There’s a thread about this somewhere else… not too sure where though

Yes, you definitely don’t want to tape kids in a room. What do you know, they might jump out of the window? Some kids are stupid enough to do things like that. Figure out other ways because there are.

Actually you could just tape the windows. Any other possible scenario will result in people going splat against the pavement in an attempt to escape.

It is shamefull that anyone would act like that. I gaurentee that 1549 would never act like that. We look foreward to seing alla u down the hall someday!

Uh, I was under the assumption that they were using a small piece of tape as a tripwire… not really possible to do with windows, unless the teacher/mentor wants to climb down from the balcony :slight_smile:

OMG That would be hilarious seeing one of our teachers out hangin over the balcony taping the window. knowing them theyd end up tripping it themselves or find no way to get infrom the balcony after they taped it. :smiley:
Man we’d have to get our camra guy on it.

-Crash

I have almost posted in this thread so many times. Once again I would like reiterate whomever’s point that it is the job of the mentors to discipline students. If your students act inappropriately on a trip, I don’t care what hour of the night, the parents need to be called and the child sent home at the expense of the child and his/her family. It’s inappropriate and that’s all that needs to be said. FIRST is a privilege, not a right and students are expected to act with such a level of maturity.

It’s one thing to mess with your team, mentors, and other teams who want to have fun.

For students, just think about this question before you do something stupid:

“Is this worth possibly getting my ______ kicked by the people inside?”

My team probably wouldn’t fight anybody over something stupid like knocking on a door and being annoying, but we have 4-5 guys who would have no problem pulling somebody by their shirt and getting in a kid’s face to tell them to stop being idiots.

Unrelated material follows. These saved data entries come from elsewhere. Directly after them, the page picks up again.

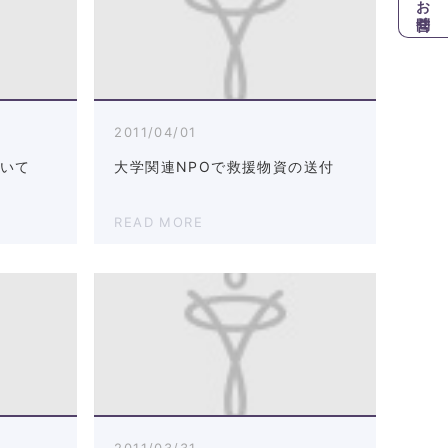
お問合せ
2011/04/01
ついて
大学関連NPOで救援物資の送付
READ MORE
2011/03/31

As far as the tape, our school had a trip to Philly and the teachers put stacks of soda cans by the doors and the kids would knock them over when the doors opened. Eventually we realized if we place the cans a little more to the left of the door, the door would clear the cans and the teachers wouldnt pay attention the cans were moved to the left when they picked them up in the morning.

When the teachers figured it out, everynight one kid would go kick every pile of soda cans over, that way the teachers had no clue who really left their room and who didn’t. The teachers eventually figured out the students did it just to tick them off, because the hotel windows faced a drive thru movie theater that showed XXX movies after 11pm, and the boys wouldn’t leave their rooms and would talk to the male teachers about the movies on the big screen the night before.

Students will almost always find a way to sneak out, even if they have nowhere to go, people will sneak out just to see if they could leave the room without getting caught.

I was under the assumption that it’s there to ensure that no one went outside. It’s impossible for anyone to reseal the door once you broke it from the inside thus the mentors know where you have been.

The fact that the teachers even need to seal the doors is terrible! Can’t we be mature enough to stay inside when we should? Maybe if the teachers didn’t actually set so many limits no one would be motivated to break them… I don’t know… just a thought. We should all know the limits. I know I’ll just want to rest after a full day of competition. I don’t think anyone who isn’t flat out exhausted at the end of the day, and still has energy to fool around should be on the team. Because they obviously aren’t contributing enough, just wasting the team time, and money. I’m not going to work my butt off raising money so someone can go to Atlanta and do nothing but fool around after competition. Let’s grow up. If you’re not discussing strategy or something, you shouldn’t be out of the room. If your coversation isn’t a friendly one, be quiet, and get back in your room. It’s as simple as that. Can I get an amen?

last year at UCF i put a 16" with zach “tripping on me” and we checked the same room this year and they turned it into a storage room.